Ils sont en âge de commencer leur vie sexuelle et nous tremblons pour eux.
Je pense que nous devons revenir sur ce problème je crains qu'il n'en comprennent pas toute la gravité, tout le monde sait bien que les dangers sont toujours pour les autres. 
Je traverse les rayons de vêtements, je passe devant le rayon hygiène, shampooing, crème de douche et en bas de la gondole des boites de préservatifs. 
Je m'arrête devant ces boites, curieuse du prix de celles-ci et alors me vient une idée que je trouve amusante, ludique en même temps que pédagogique.
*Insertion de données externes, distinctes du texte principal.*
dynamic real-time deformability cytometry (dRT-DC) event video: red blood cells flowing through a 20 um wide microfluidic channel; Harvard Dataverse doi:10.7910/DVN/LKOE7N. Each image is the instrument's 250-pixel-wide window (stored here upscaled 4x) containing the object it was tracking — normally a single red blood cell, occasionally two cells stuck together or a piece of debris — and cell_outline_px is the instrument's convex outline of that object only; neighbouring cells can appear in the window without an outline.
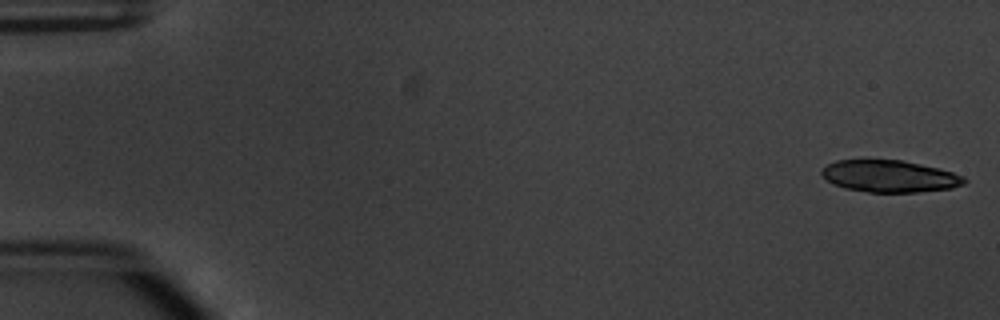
{"species": "common noctule bat (a hibernating species)", "species_latin": "Nyctalus noctula", "temperature_condition": "warm", "stored_images_in_passage": 53, "camera_frame_rate_fps": 3000, "um_per_image_px": 0.085, "animal": {"sex": "male", "body_mass_g": 20.1, "forearm_length_mm": 53.5}, "frame": {"image": 1, "passage_image": 1, "time_ms": 0.0, "image_size_px": [1000, 320], "cell_outline_px": [[968, 180], [964, 184], [952, 188], [916, 192], [868, 192], [844, 188], [828, 180], [820, 172], [828, 164], [836, 160], [900, 160], [920, 164], [952, 172], [964, 176]], "centroid_in_image_um": [75.64, 14.98], "position_along_channel_um": 9.4, "area_um2": 26.24}}
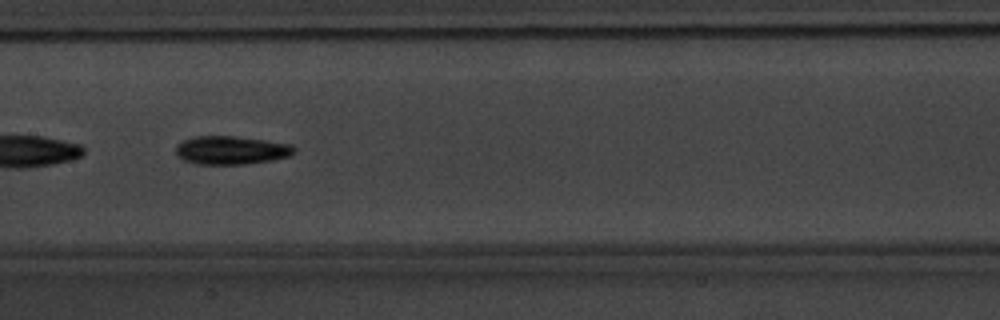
{"frame": {"image": 2, "passage_image": 27, "time_ms": 8.667, "image_size_px": [1000, 320], "cell_outline_px": [[296, 152], [288, 156], [272, 160], [244, 164], [200, 164], [184, 160], [176, 156], [176, 144], [192, 136], [236, 136], [292, 144], [296, 148]], "centroid_in_image_um": [19.64, 12.76], "position_along_channel_um": 187.8, "area_um2": 19.65}}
Je vais offrir aux enfants des boites de préservatifs emballés dans du papier doré et je les accrocherai à notre grand sapin, au dessus des cadeaux. 
A coup sûr ils seront intrigués par ces paquets et j'espère ainsi créer une bonne occasion de revenir sur ce sujet difficile. 
Je suis fière de ma trouvaille, je jette dans mon caddie sur le lait, au milieu des gâteaux apéritifs, du canard wc, et du bloc de fois gras, les boites que je trouve honteusement coûteuses. Je prends deux boites par enfants, une ça fait mesquin.
Jf, me rattrape chargé de ses bourriches d'huitres, alors que mon tour est arrivé à la caisse.
-"on oublie rien ?"
Question traditionnelle et inutile car la mémoire se réveille en général une fois arrivé à la maison.
Je range sur le tapis mes achats, bien en ordre pour faciliter l'emballage.
Tout à mon rangement, je ne remarque pas tout de suite, au milieu du brouhaha ambiant, qu'un silence curieux s'est fait.
La caissière me regarde fixement, je me retourne surprise. La file de clients derrière moi s'est tue et tous les yeux me dévisagent. Soudain mal à l'aise et étonnée je suis des yeux leurs regards qui se dirigent vers le tapis et sur mon paquet bien rangé de 14 boites de préservatifs empilées en deux tas droits et hauts. 
Tous ces regards me clouent, je me sens mortifiée, génée comme au pilori, et alors comme j'en ai l'habitude, je ne montre rien de mon embarras, je fais face à la réprobation et je me sors de ce mauvais pas en annonçant, bravache, avec assurance et avec un petit rire entendu dans la voix :
" oh, non, non, ça n'est pas pour nous, mais non !" 
Je ne saurais jamais pourquoi alors je te trouve utile de préciser :
" ... c'est pour nos enfants !"
Devant tous ces visages stupéfaits, comme sidérés, choqués ou réprobateurs je ne sais, mais qu'importe puisque je ne peux pas effacer mes paroles, pas plus que je ne peux rentrer sous terre.
J'entends une petite voix intérieure me dire, "tais toi". 
JF si peu enclin à m'aider d'habitude et devenu véloce, rapide, efficace, deux temps trois mouvements, tout est plié, rangé, emballé, les sacs remplis, le caddie en désordre, c'est la fuite, le nez à raz du sol, silencieux nous sommes dehors, juste avant l'explosion dans la voiture :
" La honte, la honte, tu peux pas la fermer, t'en rates pas une ! n'importe quoi ! je ne reviens plus ici, jamais, t'entends ? t'as vu comment ils nous regardaient ? j'espère qu'il n'y avait personne qui connait ma mère ! "
Je n'ai rien à répondre, je me contente de mettre la radio, Carlos braille " big bisous" et je reprends avec lui, "big bisous"
Merci Carlos, vas-y chante, chante plus fort, "big bisous"... 
"Big bisous" je chante aussi fort que Carlos mais pas bien longtemps car très vite je ne peux plus articuler un mot puisque vient l'inévitable crise de fou rire irrépressible, pliée sur moi-même, secouée de spasmes je ris à en perdre le souffle, mon mari qui rit aussi, me pousse gentiment pour prendre le volant. 

Après une gaffe, on se tait, il ne faut jamais se justifier, à moins d'y être contraint par la force.